Rodrigues is brought to meet a famished Garupe and three other Christian prisoners. Garupe has been told that if he doesn't apostatize, those three will die, but he refuses. Two prisoners are drowned, and Garupe, trying to rescue the third, drowns as well. Later, Rodrigues is taken to a Buddhist temple where he meets  Ferreira, who now goes by the name Sawano Chuan. Ferreira says he commited apostasy while being tortured, and states tat after 15 years in the country and a year in the temple, he believes Christianity is a lost cause in Japan. He now also believes humans find their original nature in Japan and that perhaps this is what is meant by finding God. Rodrigues calls him a disgrace, but Ferreira is unmoved.

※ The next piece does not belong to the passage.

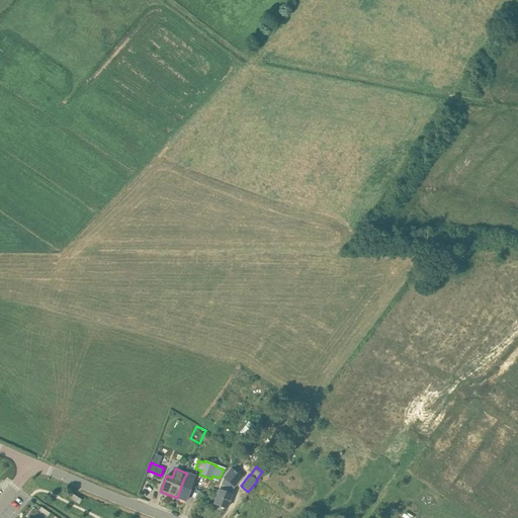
[(195,477),(187,473),(184,478),(177,498),(185,502),(195,477)]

Later that night, in his prison cell, Rodrigues hears what Ferreira tells him is the sound of five Christians being tortured. He says the only person who can end their suffering is Rodrigues, not God. Rodrigues tells the christians to apostatize, but Ferreira says they already have and that now Rodrigues must. As Rodrigues looks upon a fumie, he hears the voice of Christ telling him its alright to do so. Rodrigues puts his foot on the sumie.
One year later, Ferreira and Rodrigues sort through religious iconography gathered from suspected Christians. Watching all of this is Dutch trader Dieter Albrecht, who narrates his encounters with the fallen priests. Albrecht states in his journal that Ferreira eventually passed away, and that a now-married Rodrigues goes by the name Okada San'emon. Kichijiro, now a servant, asks Rodrigues for forgiveness, but Rodrigues refuses, saying he is no longer a priest. Kichijiro later is caught with a religious amulet he claims to have won while gambling, but never bothered to look inside the pouch. He is taken away and never heard from again.
Many years later, Rodrigues has died. He is placed in a large round wooden casket, and his body is cremated. Yet Rodrigues's hands  hold a tiny cross that was given to him when he first came to Japan.